MUNICH (Bloomberg) -- Mercedes-Benz's overhaul of its lineup is coming full circle as the E class goes on sale this month, testing the automaker's ability to maintain its growth pace.
After revitalizing the brand starting with the A class in 2012, the makeover has now run through Mercedes's major models. The next sales-boosting loop of vehicle revamps won't get going until 2018, when Mercedes will also face stronger competition as BMW Group and Audi rejuvenate their own lineups.
February was a reminder of how close the race between the three can be, with BMW ahead in global sales for the month.
"They won't be able to keep this momentum going forever," said Juergen Pieper, a Frankfurt-based analyst with Bankhaus Metzler. "The novelty effect is going to start to wear off, and we expect sales growth to slow down from mid-2017."
Mercedes has continued to reap the benefits of its redesign.
Even with BMW outselling Mercedes in February, the company is on track to overtake the current luxury-car market leader in 2016, four years ahead of its target.

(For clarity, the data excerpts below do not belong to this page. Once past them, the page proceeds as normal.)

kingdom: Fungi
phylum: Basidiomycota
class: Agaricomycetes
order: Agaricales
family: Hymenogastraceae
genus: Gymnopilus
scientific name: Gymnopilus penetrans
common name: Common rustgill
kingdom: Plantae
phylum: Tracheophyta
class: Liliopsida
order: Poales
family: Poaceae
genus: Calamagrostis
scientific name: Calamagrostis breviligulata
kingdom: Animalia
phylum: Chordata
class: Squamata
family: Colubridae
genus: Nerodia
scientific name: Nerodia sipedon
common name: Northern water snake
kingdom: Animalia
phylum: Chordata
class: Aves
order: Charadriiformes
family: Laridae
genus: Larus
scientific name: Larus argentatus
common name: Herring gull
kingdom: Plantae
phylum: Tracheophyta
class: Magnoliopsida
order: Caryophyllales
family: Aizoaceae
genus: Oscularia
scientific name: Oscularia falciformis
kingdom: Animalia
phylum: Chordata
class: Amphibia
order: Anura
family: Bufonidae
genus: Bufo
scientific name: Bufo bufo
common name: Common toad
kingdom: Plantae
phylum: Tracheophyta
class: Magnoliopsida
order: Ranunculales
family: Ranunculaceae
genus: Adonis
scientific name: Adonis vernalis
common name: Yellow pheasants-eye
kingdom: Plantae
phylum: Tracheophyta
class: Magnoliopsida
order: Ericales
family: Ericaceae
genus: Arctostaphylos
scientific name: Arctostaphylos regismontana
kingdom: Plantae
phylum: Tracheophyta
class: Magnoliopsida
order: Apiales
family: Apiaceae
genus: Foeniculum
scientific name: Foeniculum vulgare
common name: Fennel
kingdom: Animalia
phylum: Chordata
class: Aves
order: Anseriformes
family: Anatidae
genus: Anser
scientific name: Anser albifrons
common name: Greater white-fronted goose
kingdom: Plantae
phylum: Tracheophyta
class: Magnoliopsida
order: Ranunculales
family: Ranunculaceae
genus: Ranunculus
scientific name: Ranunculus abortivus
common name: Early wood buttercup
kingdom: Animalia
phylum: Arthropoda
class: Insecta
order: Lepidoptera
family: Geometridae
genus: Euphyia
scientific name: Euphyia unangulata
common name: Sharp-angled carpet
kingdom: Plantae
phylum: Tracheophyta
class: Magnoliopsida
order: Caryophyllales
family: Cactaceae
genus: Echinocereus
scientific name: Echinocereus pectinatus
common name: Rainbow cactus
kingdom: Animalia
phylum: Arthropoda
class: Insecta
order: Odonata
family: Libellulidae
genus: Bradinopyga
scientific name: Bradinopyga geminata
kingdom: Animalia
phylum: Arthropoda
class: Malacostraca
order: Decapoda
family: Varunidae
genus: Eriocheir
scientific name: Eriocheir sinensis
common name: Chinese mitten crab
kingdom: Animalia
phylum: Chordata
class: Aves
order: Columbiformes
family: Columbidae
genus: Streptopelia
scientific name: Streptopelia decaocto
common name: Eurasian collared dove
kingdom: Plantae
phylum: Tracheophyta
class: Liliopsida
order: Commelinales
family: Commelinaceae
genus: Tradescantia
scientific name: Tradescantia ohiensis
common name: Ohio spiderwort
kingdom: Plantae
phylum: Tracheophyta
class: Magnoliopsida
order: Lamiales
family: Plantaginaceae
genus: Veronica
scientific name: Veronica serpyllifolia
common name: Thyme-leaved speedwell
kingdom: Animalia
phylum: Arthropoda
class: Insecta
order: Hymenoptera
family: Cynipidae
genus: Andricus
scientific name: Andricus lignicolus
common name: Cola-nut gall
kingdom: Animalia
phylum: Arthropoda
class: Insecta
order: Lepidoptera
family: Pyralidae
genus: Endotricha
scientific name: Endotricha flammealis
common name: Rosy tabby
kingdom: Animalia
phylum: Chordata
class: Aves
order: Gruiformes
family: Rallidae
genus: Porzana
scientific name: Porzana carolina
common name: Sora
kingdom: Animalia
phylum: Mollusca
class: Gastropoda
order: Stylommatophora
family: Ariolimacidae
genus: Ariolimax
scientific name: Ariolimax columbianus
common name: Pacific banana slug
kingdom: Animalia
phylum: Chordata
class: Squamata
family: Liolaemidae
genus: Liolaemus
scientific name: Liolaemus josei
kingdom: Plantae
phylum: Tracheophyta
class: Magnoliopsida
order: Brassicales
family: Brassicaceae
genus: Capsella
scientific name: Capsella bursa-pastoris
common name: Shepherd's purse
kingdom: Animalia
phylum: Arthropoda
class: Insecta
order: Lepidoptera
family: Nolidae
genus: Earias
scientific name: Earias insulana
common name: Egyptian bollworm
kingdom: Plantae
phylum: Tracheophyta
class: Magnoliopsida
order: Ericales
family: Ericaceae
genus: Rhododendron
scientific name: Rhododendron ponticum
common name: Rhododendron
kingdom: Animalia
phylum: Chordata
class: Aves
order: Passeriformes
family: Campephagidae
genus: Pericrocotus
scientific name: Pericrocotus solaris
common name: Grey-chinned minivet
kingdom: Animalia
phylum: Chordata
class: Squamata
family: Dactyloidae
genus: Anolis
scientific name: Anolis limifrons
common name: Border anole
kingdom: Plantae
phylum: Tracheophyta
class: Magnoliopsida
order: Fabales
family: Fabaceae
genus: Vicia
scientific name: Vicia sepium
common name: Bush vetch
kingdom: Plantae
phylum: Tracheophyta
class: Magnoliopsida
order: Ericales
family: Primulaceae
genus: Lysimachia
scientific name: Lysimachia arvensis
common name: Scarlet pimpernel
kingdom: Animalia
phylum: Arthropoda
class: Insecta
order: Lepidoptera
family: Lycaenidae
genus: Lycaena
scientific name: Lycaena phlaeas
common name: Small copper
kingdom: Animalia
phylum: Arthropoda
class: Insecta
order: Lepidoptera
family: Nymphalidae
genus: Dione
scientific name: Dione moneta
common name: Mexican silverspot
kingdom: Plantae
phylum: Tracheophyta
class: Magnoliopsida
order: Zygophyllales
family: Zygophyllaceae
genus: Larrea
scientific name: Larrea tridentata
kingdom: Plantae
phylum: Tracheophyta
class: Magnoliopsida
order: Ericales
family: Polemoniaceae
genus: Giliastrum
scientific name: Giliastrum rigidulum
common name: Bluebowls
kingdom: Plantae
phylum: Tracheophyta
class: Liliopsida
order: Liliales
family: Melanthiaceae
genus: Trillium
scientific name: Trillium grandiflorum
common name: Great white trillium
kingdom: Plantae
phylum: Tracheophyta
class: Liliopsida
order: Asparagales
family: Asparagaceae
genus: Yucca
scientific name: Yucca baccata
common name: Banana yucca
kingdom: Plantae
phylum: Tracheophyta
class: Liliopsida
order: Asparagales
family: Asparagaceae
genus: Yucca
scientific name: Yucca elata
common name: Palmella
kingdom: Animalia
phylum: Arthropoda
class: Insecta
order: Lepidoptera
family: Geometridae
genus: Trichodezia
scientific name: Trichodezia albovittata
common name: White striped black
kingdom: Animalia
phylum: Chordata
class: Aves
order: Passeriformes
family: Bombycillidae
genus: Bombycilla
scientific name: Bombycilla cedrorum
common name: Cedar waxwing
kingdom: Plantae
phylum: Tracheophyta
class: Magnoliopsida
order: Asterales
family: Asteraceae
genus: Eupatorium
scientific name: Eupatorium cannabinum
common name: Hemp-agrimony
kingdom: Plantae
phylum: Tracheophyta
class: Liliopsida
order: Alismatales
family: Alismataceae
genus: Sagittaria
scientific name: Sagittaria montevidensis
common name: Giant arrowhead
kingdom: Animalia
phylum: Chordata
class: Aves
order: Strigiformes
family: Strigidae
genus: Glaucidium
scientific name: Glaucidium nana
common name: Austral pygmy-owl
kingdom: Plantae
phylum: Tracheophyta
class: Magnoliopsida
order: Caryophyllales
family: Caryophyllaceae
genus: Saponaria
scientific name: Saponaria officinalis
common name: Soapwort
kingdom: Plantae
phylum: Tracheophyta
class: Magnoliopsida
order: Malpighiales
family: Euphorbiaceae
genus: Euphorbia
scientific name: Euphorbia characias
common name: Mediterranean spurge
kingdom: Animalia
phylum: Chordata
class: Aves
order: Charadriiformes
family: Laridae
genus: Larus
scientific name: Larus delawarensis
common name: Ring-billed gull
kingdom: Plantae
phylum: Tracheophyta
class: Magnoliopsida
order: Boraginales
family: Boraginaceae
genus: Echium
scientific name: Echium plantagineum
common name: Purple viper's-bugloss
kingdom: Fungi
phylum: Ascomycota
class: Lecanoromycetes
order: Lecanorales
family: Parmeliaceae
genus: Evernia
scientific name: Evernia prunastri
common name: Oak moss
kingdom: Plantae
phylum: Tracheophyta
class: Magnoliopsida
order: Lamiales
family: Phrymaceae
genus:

It had 284,566 deliveries so far this year compared to the BMW namesake brand's 277,304. Audi fell further back into third place with deliveries of 269,650 through February.
"In the last 10 years, our and my objective within the traditional sphere of business was to improve our competitiveness," Daimler CEO Dieter Zetsche said at an E class test drive in Portugal this month. The goal is "perhaps not accomplished, but pretty close."
The cycle started in 2010 with the decision to make Mercedes vehicles sportier and sleeker. A year later, Zetsche said the brand would try to regain the luxury-car top spot it lost in 2005. The goal seemed a stretch at the time as the brand slumped to No. 3 that year. The first fruits of the resurgence came with the presentation of the sporty new A-class compact sedan at the Geneva auto show.
The car broke with its predecessor's boxy design, which had failed to attract the young audience it sought. Then came 2013's revamped top-of-the-line S class, which is still selling more than twice as many vehicles as the latest BMW 7 series introduced in October.
Finally, this year's new version of the brand's mainstay business sedan, the E class, is packed with the latest self-driving features.
Zetsche, CEO since 2006, has promised a product portfolio of about 40 new or revamped models, including a dozen all-new vehicles, by the end of the decade. That leaves about 10 cars without predecessors left to introduce, the company said this week.
There are limits to that expansion. Mercedes isn't planning a competitor for Audi's new Q2 subcompact SUV, Mercedes sales chief Ola Kaellenius said this month.
Daimler flagged last month that it will be a struggle to maintain the growth rates it enjoyed last year. It said profit from carmaking will grow "slightly" this year, in a range of 5 percent to 10 percent, in contrast to 2015's 40 percent surge. Beyond building new hardware, Zetsche said Mercedes needs the best new technology to be in pole position against a new set of automotive contenders such as Tesla Motors Inc., Apple Inc. and Uber Technologies Inc.
At last year's Consumer Electronics Show in Las Vegas, Mercedes stole the spotlight with an autonomous concept car outfitted as a rolling luxury lounge, with swivel seats and a retractable steering wheel.
"Now it's about widening the scope and seeing a much wider kind of competition and setting the direction for the company to thrive for the next 100 years," Zetsche said in Portugal. "It's an extremely critical time right now, and I'm happy we can address this time from a position of strength."